## Exercise details
Would you please return the lines of the entries below starting at the line that has "hardback book: none [237,561,627,738]" and ending at the line that has "floor lamp: none", both included, exactly as they are?

## Multi-frame object listings

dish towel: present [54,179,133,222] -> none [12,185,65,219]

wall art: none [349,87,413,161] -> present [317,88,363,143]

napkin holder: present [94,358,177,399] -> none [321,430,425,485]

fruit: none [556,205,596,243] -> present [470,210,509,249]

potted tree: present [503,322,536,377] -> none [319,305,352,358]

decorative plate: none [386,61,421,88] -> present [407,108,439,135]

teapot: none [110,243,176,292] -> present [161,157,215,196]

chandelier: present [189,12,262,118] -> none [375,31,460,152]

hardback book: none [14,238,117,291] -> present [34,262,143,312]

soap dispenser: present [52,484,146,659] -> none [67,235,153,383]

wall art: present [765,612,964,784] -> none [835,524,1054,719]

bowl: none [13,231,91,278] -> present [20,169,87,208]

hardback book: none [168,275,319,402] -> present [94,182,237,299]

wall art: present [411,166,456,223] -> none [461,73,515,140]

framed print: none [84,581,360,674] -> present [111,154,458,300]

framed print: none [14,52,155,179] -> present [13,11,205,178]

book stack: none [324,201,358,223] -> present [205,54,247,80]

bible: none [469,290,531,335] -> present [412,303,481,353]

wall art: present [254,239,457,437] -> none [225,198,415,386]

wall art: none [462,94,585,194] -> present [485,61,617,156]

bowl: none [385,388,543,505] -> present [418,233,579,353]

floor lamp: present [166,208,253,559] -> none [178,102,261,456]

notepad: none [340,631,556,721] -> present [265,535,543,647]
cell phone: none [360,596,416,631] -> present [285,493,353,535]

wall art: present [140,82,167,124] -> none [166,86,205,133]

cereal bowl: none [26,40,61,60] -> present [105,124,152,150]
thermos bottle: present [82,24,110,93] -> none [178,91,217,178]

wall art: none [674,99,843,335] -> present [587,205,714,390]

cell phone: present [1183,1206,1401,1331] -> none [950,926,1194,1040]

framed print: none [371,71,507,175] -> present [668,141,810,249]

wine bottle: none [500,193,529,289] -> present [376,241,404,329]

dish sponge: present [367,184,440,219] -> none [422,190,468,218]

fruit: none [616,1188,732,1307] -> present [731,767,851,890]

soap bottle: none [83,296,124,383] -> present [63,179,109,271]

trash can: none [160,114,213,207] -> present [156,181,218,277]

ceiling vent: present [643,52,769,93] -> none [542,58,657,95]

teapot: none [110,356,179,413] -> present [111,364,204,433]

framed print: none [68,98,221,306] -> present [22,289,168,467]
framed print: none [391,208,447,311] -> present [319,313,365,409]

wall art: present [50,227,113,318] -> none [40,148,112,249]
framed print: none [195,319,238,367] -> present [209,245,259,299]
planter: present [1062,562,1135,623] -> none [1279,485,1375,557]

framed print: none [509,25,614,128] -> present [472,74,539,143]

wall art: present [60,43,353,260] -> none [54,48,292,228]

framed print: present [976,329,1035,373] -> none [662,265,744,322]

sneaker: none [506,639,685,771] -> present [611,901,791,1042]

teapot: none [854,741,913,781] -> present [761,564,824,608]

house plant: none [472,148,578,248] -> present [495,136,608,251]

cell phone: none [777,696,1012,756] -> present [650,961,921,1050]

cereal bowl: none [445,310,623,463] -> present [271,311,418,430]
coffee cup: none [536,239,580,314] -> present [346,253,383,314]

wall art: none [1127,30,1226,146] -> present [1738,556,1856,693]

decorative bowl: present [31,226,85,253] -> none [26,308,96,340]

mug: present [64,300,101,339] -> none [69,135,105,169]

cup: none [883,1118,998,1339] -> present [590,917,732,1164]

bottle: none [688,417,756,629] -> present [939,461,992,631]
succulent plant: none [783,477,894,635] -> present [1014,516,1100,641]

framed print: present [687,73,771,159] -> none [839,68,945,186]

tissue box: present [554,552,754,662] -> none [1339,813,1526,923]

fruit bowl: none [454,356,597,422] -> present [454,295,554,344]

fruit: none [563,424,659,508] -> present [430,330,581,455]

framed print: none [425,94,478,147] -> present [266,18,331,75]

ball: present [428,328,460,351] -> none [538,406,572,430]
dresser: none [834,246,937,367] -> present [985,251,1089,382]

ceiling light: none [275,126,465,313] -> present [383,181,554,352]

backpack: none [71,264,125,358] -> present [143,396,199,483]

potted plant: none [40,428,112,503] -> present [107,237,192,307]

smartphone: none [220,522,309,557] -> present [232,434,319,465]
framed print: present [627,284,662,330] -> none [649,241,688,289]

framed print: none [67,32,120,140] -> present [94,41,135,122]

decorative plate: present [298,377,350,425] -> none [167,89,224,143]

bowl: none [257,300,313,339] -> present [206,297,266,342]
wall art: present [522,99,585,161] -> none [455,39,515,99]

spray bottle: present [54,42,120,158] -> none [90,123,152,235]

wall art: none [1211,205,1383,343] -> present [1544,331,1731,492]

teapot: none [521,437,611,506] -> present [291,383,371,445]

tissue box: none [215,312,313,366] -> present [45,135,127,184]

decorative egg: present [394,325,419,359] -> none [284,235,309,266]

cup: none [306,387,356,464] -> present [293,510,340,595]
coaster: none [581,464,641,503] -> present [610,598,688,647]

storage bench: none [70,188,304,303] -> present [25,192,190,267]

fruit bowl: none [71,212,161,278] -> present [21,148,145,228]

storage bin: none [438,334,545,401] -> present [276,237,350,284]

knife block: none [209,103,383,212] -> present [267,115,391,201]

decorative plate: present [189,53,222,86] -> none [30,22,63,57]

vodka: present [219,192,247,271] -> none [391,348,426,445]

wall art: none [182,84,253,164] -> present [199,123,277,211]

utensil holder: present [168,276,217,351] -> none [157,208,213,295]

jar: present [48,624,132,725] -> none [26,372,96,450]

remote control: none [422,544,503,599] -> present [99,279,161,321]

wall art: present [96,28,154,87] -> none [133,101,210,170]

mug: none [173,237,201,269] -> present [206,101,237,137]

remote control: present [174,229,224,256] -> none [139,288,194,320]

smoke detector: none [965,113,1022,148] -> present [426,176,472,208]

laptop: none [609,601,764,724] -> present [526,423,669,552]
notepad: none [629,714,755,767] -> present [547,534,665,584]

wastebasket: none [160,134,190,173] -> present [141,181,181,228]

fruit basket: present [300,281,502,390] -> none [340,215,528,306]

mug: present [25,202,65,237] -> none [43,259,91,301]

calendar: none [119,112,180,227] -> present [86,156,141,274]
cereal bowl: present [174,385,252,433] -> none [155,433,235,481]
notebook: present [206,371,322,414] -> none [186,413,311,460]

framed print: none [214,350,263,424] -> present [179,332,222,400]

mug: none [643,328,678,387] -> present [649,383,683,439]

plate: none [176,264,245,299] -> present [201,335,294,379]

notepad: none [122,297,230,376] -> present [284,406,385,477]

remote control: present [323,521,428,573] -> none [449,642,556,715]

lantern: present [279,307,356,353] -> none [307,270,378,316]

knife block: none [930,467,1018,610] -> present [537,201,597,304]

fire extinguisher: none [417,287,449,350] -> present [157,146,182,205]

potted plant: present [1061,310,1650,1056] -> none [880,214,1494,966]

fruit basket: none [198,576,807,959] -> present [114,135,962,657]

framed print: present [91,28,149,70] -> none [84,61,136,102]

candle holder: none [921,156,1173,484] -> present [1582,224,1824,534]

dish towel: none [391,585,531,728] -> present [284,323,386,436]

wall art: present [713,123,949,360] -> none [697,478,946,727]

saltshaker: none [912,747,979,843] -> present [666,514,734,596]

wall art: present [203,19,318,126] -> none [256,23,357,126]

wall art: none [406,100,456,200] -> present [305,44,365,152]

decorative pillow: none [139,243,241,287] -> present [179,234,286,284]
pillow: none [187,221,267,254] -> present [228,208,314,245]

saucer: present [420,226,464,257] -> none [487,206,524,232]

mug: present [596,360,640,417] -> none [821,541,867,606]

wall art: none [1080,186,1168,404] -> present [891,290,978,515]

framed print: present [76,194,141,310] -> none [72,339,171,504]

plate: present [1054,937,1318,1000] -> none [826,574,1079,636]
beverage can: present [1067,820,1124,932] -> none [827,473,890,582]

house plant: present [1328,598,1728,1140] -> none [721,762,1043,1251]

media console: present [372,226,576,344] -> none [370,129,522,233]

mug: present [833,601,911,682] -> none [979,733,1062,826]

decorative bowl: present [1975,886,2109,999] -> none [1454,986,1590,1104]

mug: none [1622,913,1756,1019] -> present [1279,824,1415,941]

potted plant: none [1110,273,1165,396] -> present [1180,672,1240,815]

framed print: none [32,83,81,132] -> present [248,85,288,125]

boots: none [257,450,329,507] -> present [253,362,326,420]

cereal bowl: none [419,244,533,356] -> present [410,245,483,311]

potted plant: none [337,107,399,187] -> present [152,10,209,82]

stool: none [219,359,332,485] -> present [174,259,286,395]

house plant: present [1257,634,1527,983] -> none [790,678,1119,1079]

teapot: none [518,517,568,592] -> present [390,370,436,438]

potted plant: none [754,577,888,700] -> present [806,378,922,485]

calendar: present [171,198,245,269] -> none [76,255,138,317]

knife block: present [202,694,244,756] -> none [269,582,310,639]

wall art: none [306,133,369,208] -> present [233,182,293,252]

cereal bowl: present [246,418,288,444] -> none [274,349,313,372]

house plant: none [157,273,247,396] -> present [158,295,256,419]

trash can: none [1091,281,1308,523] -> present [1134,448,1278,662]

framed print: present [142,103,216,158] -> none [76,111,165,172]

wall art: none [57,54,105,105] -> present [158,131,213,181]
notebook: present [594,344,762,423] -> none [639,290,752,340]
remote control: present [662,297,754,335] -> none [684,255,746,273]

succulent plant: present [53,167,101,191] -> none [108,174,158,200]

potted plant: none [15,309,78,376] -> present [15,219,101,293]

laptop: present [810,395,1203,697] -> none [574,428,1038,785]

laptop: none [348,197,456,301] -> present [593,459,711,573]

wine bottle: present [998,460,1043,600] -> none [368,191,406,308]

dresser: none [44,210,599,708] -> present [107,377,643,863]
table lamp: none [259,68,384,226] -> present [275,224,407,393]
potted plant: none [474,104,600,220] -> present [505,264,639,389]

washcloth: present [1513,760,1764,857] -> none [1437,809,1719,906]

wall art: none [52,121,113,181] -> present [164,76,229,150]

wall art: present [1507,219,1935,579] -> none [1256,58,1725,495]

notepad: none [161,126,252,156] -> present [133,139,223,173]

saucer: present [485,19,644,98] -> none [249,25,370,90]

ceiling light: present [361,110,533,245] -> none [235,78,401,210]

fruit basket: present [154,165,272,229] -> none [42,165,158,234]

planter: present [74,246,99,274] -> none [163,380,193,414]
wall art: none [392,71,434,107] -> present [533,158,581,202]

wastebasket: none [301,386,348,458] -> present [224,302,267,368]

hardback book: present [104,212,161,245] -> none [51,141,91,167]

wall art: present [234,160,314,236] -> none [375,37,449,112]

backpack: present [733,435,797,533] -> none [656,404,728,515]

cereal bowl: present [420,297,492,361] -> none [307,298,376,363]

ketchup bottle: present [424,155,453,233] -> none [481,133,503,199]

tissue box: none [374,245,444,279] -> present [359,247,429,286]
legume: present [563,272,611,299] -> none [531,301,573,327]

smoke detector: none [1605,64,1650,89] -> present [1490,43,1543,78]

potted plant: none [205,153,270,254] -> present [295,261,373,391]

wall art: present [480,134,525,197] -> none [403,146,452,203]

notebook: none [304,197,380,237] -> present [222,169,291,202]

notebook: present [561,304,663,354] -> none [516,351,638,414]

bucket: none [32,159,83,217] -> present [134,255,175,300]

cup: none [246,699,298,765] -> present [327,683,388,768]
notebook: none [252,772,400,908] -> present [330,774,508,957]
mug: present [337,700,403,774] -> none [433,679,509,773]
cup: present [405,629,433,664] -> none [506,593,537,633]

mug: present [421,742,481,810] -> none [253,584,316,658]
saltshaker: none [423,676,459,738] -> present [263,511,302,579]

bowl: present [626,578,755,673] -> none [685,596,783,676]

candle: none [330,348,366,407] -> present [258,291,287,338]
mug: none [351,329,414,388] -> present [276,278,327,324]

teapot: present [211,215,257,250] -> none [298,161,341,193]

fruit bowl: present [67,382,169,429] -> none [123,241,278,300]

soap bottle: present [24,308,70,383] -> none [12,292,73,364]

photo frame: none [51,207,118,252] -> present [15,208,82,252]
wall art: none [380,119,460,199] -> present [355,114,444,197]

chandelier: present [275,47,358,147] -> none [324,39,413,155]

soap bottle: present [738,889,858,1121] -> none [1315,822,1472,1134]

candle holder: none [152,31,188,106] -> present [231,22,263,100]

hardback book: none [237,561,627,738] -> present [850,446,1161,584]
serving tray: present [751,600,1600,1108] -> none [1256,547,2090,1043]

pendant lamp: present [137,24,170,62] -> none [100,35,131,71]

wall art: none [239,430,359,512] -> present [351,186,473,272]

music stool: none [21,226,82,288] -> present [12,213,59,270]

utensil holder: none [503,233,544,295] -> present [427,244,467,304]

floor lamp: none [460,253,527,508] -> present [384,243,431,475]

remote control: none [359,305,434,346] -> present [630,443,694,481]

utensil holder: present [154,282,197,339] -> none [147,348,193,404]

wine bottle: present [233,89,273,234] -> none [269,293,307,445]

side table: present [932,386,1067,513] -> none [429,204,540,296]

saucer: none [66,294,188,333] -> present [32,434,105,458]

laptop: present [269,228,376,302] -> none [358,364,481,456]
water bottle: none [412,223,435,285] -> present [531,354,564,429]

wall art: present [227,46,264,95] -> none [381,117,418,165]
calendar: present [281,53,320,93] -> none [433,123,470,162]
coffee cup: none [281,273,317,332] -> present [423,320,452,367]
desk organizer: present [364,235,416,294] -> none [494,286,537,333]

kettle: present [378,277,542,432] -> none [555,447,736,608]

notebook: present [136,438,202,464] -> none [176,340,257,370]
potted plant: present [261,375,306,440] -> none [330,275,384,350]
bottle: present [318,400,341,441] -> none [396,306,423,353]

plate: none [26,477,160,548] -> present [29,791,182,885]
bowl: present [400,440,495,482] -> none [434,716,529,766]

## Response to this exercise
hardback book: none [237,561,627,738] -> present [850,446,1161,584]
serving tray: present [751,600,1600,1108] -> none [1256,547,2090,1043]

pendant lamp: present [137,24,170,62] -> none [100,35,131,71]

wall art: none [239,430,359,512] -> present [351,186,473,272]

music stool: none [21,226,82,288] -> present [12,213,59,270]

utensil holder: none [503,233,544,295] -> present [427,244,467,304]

floor lamp: none [460,253,527,508] -> present [384,243,431,475]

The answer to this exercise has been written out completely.